There are practically no rules to the ordering of the modules - anything will work, even line search after line search or nested gaussian homotopy.

### Quick guide to implementing new modules

Modules are quite similar to torch.optim.Optimizer, the main difference is that everything is stored in the Vars object,
not in the module itself. Also both per-parameter settings and state are stored in per-parameter dictionaries. Feel free to modify the example below.

```python
import torch
from torchzero.core import Module, Vars

class HeavyBall(Module):
    def __init__(self, momentum: float = 0.9, dampening: float = 0):
        defaults = dict(momentum=momentum, dampening=dampening)
        super().__init__(defaults)

    def step(self, vars: Vars):
        # a module takes a Vars object, modifies it or creates a new one, and returns it
        # Vars has a bunch of attributes, including parameters, gradients, update, closure, loss
        # for now we are only interested in update, and we will apply the heavyball rule to it.

        params = vars.params
        update = vars.get_update() # list of tensors

        exp_avg_list = []
        for p, u in zip(params, update):
            state = self.state[p]
            settings = self.settings[p]
            momentum = settings['momentum']
            dampening = settings['dampening']

            if 'momentum_buffer' not in state:
                state['momentum_buffer'] = torch.zeros_like(p)

            buf = state['momentum_buffer']
            u *= 1 - dampening

            buf.mul_(momentum).add_(u)

            # clone because further modules might modify exp_avg in-place
            # and it is part of self.state
            exp_avg_list.append(buf.clone())

        # set new update to vars
        vars.update = exp_avg_list
        return vars
```

There are a some specialized base modules.

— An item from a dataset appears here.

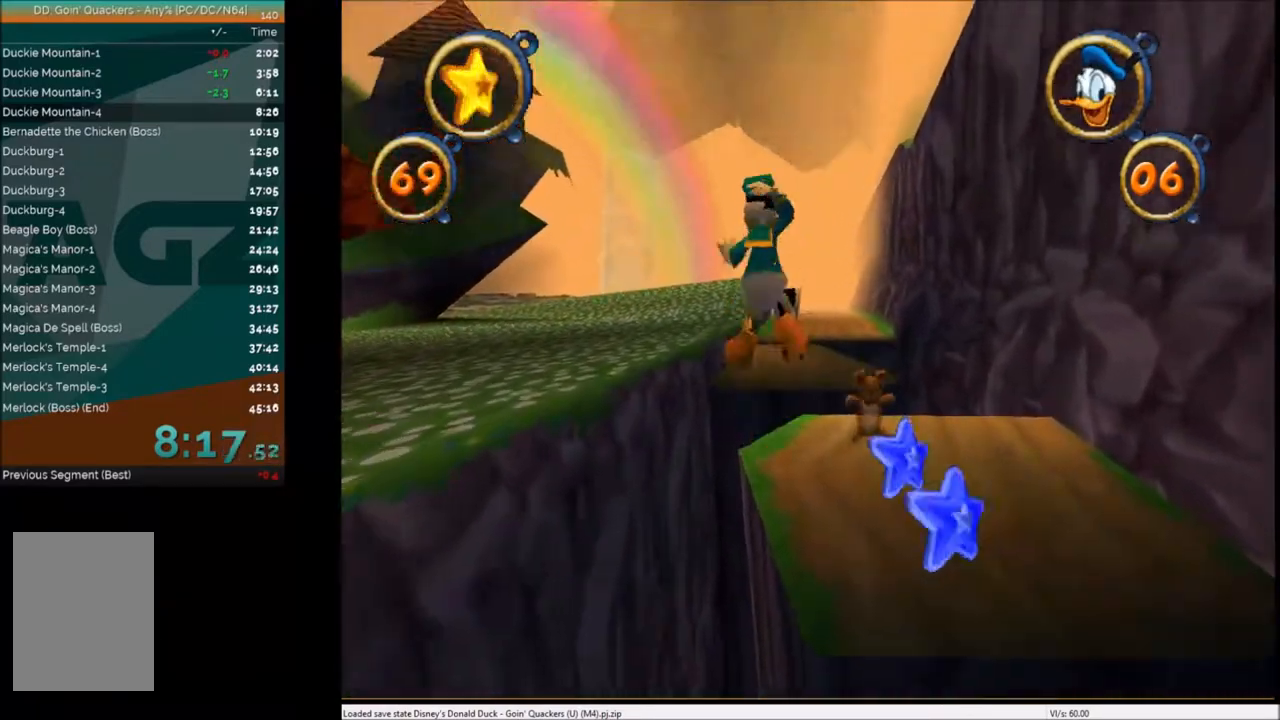
{"keys": ["up"], "events": [[266, "right", "down"], [367, "right", "up"]]}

* `GradApproximator` for gradient approximations
* `LineSearch` for line searches
* `Preconditioner` for gradient preconditioners
* `QuasiNewtonH` for full-matrix quasi-newton methods that update hessian inverse approximation (because they are all very similar)
* `ConguateGradientBase` for conjugate gradient methods, basically the only difference is how beta is calculated.

## License

This project is licensed under the MIT License

## Project Links

TODO (there are docs but from very old version)
<!-- * **Homepage**: `https://torchzero.github.io/torchzero/` (Placeholder - update if available)
* **Repository**: `https://github.com/torchzero/torchzero` (Assuming this is the correct path) -->

## Other stuff

There are also wrappers providing `torch.optim.Optimizer` interface for for `scipy.optimize`, NLOpt and Nevergrad.

They are in `torchzero.optim.wrappers.scipy.ScipyMinimize`, `torchzero.optim.wrappers.nlopt.NLOptOptimizer`, and `torchzero.optim.wrappers.nevergrad.NevergradOptimizer`. Make sure closure has `backward` argument as described in **Advanced Usage**.